As everyone shifts to working from home, I’d like to share my excitement! No, I’m not excited that people can take conference calls in PJs or miss the rush hour traffic slog. Nope, my excitement is the enormous opportunity in front of us to normalize the fact that the majority of millennials in the workforce are in fact, parents too!
As a female founder who has 2 young children, the number of times that I have taken calls with investors, potential clients, and the media while nursing, changing a diaper, or making a snack, are in the hundreds. I’ve mastered the art of mute/unmute with lightning-fast precision. I’m ashamed to say that at times, I’ve succumbed to the pressure of perceived societal shaming and literally ran into a locked room with my screaming child on the other side of the door to take an ‘important call.’ Not proud of that.
Here is my ask for all of the new work from home parents.
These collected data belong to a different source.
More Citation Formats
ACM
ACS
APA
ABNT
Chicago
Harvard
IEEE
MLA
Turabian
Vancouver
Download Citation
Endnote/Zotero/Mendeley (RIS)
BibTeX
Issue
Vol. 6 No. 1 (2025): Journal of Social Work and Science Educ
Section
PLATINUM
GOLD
Let’s not hide the fact that we’re parents. We have small humans that we’re doing our very best to raise into big humans. However, while they are small they are at times loud, needy and, from time to time, fall down and need the immediate band-aid application.
Here is my ask to colleagues and managers out there. Let’s not make our parents feel like they have to hide behind locked doors to take a call. Much in the same way our colleagues with dogs and cats have the occasional background barking contribution, kids are much the same.
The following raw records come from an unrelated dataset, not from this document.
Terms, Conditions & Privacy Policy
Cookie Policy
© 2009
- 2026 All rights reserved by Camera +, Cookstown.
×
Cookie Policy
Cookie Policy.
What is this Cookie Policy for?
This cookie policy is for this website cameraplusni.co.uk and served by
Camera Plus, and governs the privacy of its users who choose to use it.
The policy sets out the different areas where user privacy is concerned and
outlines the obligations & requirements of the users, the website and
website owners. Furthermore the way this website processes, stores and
Now for clarification, I am not advocating that we have endless loud, disruptive kids derailing calls with Peppa pig disasters and yoyos that have mysteriously tied themselves in 10 knots. I am advocating for grace, understanding and normalizing that we are people with lives. We have kids, animals, elders parents and we need to stop feeling ashamed for any ‘overlap’ that causes while we’re home and when we return to the office.
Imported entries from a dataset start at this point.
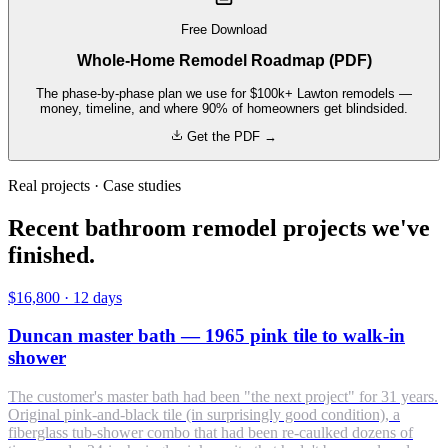
Free Download
Whole-Home Remodel Roadmap (PDF)
The phase-by-phase plan we use for $100k+ Lawton remodels —
money, timeline, and where 90% of homeowners get blindsided.
Get the PDF →
Real projects · Case studies
Recent bathroom remodel projects we've
finished.
$16,800
·
12 days
Duncan master bath — 1965 pink tile to walk-in
shower
The customer's master bath had been "the next project" for 31 years.
Original pink-and-black tile (in surprisingly good condition), a
fiberglass tub-shower combo that had been re-caulked dozens of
Let’s use these uncertain times to bring our whole selves to work. Let’s not feel bad for the occasional conference call guest speaker (aka baby, Fido, grandpa looking for the remote).
Lastly, I want to ensure that I share how we at TiLT walk this talk on a daily basis. We are a 100% remote team and work from home on a regular basis. That means babies, toddlers, pets and elderly parents can sometimes be heard in the background of a demo with a potential client or contract negotiation call. Please understand, and this is critical- the way that our partners, clients, connections, etc. respond to those occasional background noises is a very large determining factor for us as a team as to whether or not we want to do business with that person/ company. I refuse to build a company where our people are made to feel guilty or ashamed for being their whole selves. And anyone we do business with needs to respect that same expectation.
I wish you well these next number of weeks as we all shift to working from home. I challenge us to be proud of our work, our family and every other part of our whole selves.